▸ Exercise objective
In the text read from the following records, switch "Product description" to "Product details" and give all the lines again with nothing else changed. Leave out the pictures.

▸ Input records
:::::

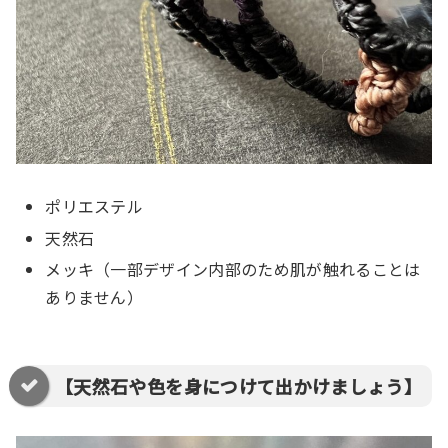
ポリエステル
天然石
メッキ（一部デザイン内部のため肌が触れることは
ありません）
【天然石や色を身につけて出かけましょう】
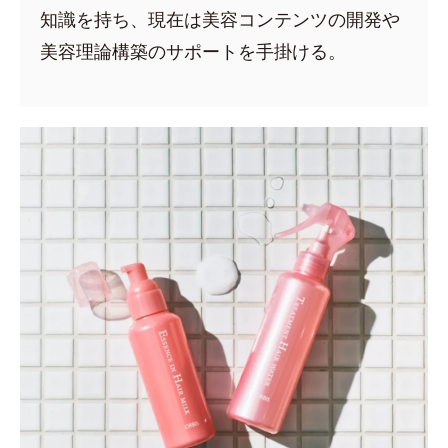
知識を持ち、現在は美容コンテンツの開発や
美容理論構築のサポートを手掛ける。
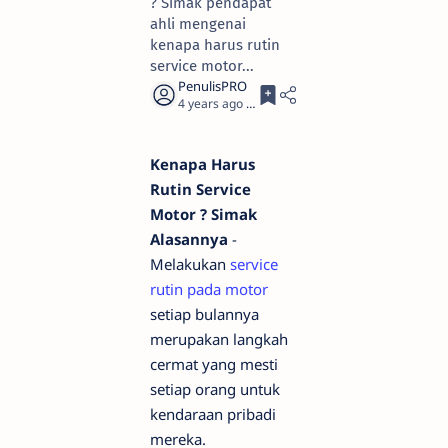
? Simak pendapat
ahli mengenai
kenapa harus rutin
service motor...
4 years ago
3
Kenapa Harus
Rutin Service
Motor ? Simak
Alasannya
-
Melakukan
service
rutin pada motor
setiap bulannya
merupakan langkah
cermat yang mesti
setiap orang untuk
kendaraan pribadi
mereka.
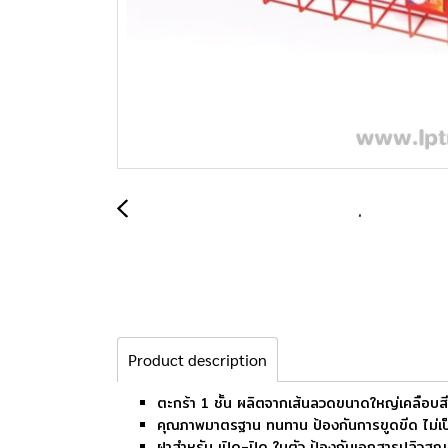
Product description
ตะกร้า 1 ชั้น ผลิตจากเส้นลวดขนาดใหญ่เคลือบสี
คุณภาพมาตรฐาน ทนทาน ป้องกันการขูดขีด ไม่เป
ฝาสำหรับ เปิด-ปิด ในตัว ป้องกันเอกสารปลิวสู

:::::

▸ Answer box
ポリエステル
天然石
メッキ（一部デザイン内部のため肌が触れることは
ありません）
【天然石や色を身につけて出かけましょう】
知識を持ち、現在は美容コンテンツの開発や
美容理論構築のサポートを手掛ける。
? Simak pendapat
ahli mengenai
kenapa harus rutin
service motor...
4 years ago
3
Kenapa Harus
Rutin Service
Motor ? Simak
Alasannya
-
Melakukan
service
rutin pada motor
setiap bulannya
merupakan langkah
cermat yang mesti
setiap orang untuk
kendaraan pribadi
mereka.
Product details
ตะกร้า 1 ชั้น ผลิตจากเส้นลวดขนาดใหญ่เคลือบสี
คุณภาพมาตรฐาน ทนทาน ป้องกันการขูดขีด ไม่เป
ฝาสำหรับ เปิด-ปิด ในตัว ป้องกันเอกสารปลิวสู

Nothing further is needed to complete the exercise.